PASSIONE: 'Saudade' de tiempos idos...

Lo mejor de Passione es la parodia que todos los martes le hace el humorístico Casseta & Planeta, tan pronto termina el folletín...

Silvio de Abreu nos está dando una clase de telenovela. ¡Quién lo duda! Pero no por la tan cacareada maestría que le atribuyen, sino porque estamos ante un manual de clichés y lugares comunes, que resulta [tristemente] paradigmático.

Y como si el airecito mohoso no fuera suficiente la seca dirección de Denice Sarraceni, no contribuye para refrescar un producto anticuado y sin sorpresa.

Tampoco se salvan las actuaciones.
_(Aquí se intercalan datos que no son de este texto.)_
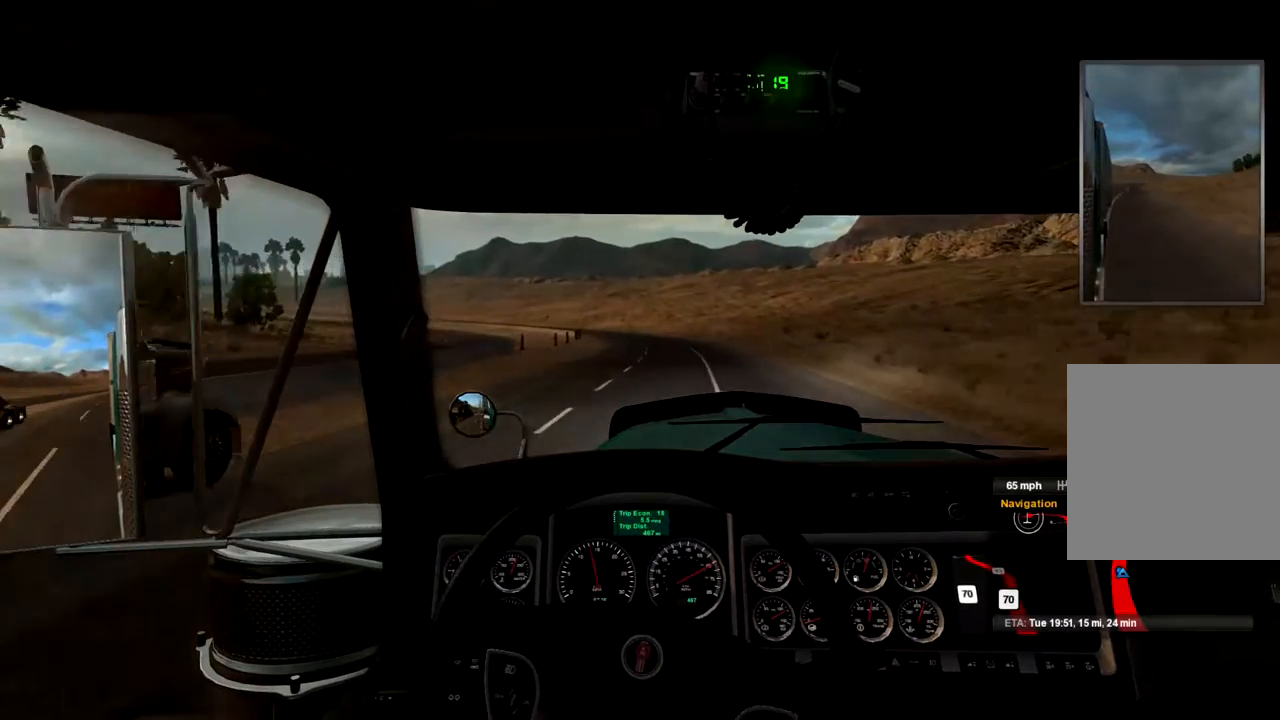
{"buttons": [], "left_stick": "center", "right_stick": "center", "events": [[100, "left_stick", "center"], [433, "left_stick", "right"], [500, "left_stick", "center"]]}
Duele ver a la gran dama del teatro y la TV Fernanda Montenegro, con ese constante aire errático, inseguro. Muchos de sus parlamentos parecen improvisados, como si no se hubiera trabajado previamente.

Hace años la Sarraceni, decía que no le gustaba marcar demasiado las pautas de sus actores. Sin embargo, la obvia carencia de dirección perjudica a una figura que como los gatos siempre consiguió 'caer de pie'.

Fernanda, desfila el 80% de sus escenas con cara de compungida... como María en la escena de la Piedad. Y no negamos que durantes estos 100 y tantos capítulos la matriarca de los Gouveia, ha pasado por un valle de lágrimas, pero a veces da la impresión que la actriz sencillamente no sabe el rumbo que la escena tendrá, 'sorprendiéndose', junto con nosotros con sus acontecimientos.

El texto, a pesar de su aire coloquial, está totalmente escrito en 'novelés'. Esa rara 'lengua' en la que sólo hablan los personajes de novelas y que no parece cosa de gente de carne y hueso. Con tal dificultad, ¿puede un actor hacer más que poner su piloto automático, grabar e irse para casa?

Diana...

Sin embargo, ni eso justifica, el que quizás sea el peor desempeño de la trama. Carolina Dieckman está tan mal, que incluso hay rumores de que será asesinada, para librarnos de su apática Diana.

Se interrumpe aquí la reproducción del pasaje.